Beyond that, he shared flowcharts that explained some of his design methods, as well as pre-preparation steps that designers can take in the very earliest stages of creating a character. For example, he recommended starting off by simply drawing a character’s head. After you have a head that fits with the game’s setting, you can derive the rest of that character’s design from that. Character design includes characters’ clothing and the objects they carry with them, too, but it’s essential to articulate some of a character’s backstory through their facial features alone. If you can get a solid enough image of a character’s head, designing the rest of their body should go relatively smoothly after that.
Next, Mr. Kozaki pulled out a tablet and began sketching a character. This wasn’t one of his existing designs – it was an original character, never seen before this seminar. As a character designer, or just as a fan of Mr.
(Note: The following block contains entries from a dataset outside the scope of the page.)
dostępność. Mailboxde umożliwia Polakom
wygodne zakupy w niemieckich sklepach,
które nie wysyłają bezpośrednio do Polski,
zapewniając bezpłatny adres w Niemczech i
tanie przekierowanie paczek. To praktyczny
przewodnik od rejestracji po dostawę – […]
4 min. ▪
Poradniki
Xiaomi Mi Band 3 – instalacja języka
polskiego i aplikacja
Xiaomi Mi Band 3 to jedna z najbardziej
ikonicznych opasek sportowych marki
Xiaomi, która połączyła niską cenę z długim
Kozaki, this was a rare treat!
He used the same methods and workflow that he uses in his day-to-day work: establishing the character’s overall silhouette, picking a color scheme, drawing in details… Soon, he’d designed two characters right before our eyes.
He took questions from the audience as he worked, and yet, in about half an hour he had his designs to a level of quality where I’d feel comfortable showing them to my game director! Of course some portions remained a little rough, but his intentions for what he wanted the characters to express were crystal clear. It was evident what he meant when he said character design was a way to communicate!
At this point, we had gone well over the time we’d scheduled for the seminar. And yet Mr. Kozaki continued to graciously answer our questions, occasionally continuing to draw for us. I felt really lucky to be there. Even when members of our staff requested a seminar from Mr. Kozaki, I didn’t expect the level of intimacy with which he untiringly answered our questions. All good things must come to an end, but Mr. Kozaki certainly left us wanting more!
It was the first time I’d met him in person. However, back when I drew this image announcing Bayonetta’s Smash Bros. debut, I wanted to include Lucina from Fire Emblem: Awakening – one of Mr. Kozaki’s designs. Thankfully, they let me include her! As I listened to Mr. Kozaki speak, my understanding of Lucina’s design deepened bit by bit, and I felt like I came a little closer to unlocking the secret of his own elegant illustration!
When the seminar was over, Mr. Kozaki posed for a few pictures with some of our staff. Recognize anyone?
— コザキユースケYusuke Kozaki (@kymg) 2017年9月1日
Kozaki Yusuke Follow @kymg
Mr. Kozaki is a manga artist, illustrator and character designer whose work has appeared in such video games as the Fire Emblem series (Heroes, Fates and Awakening), Pokemon Go, the No More Heroes series and Puzzle and Dragons, as well as anime such as BBK/BRNK and Godzilla: Planet of the Monsters. His work in comics includes Donyatsu and Karasuma Kyouko no Jikenbo.
Since joining PlatinumGames in 2009, Eiji Funahashi has worked as a character modeler on titles such as Bayonetta 2, StarFox Zero and NieR:Automata. He was the lead modeler on The Wonderful 101 and Teenage Mutant Ninja Turtles: Mutants in Manhattan, and the character designer for Mutants in Manhattan as well.
In addition to heading up our Visual Team, which supports artists across all of our titles, he is currently working as lead modeler on Lost Order.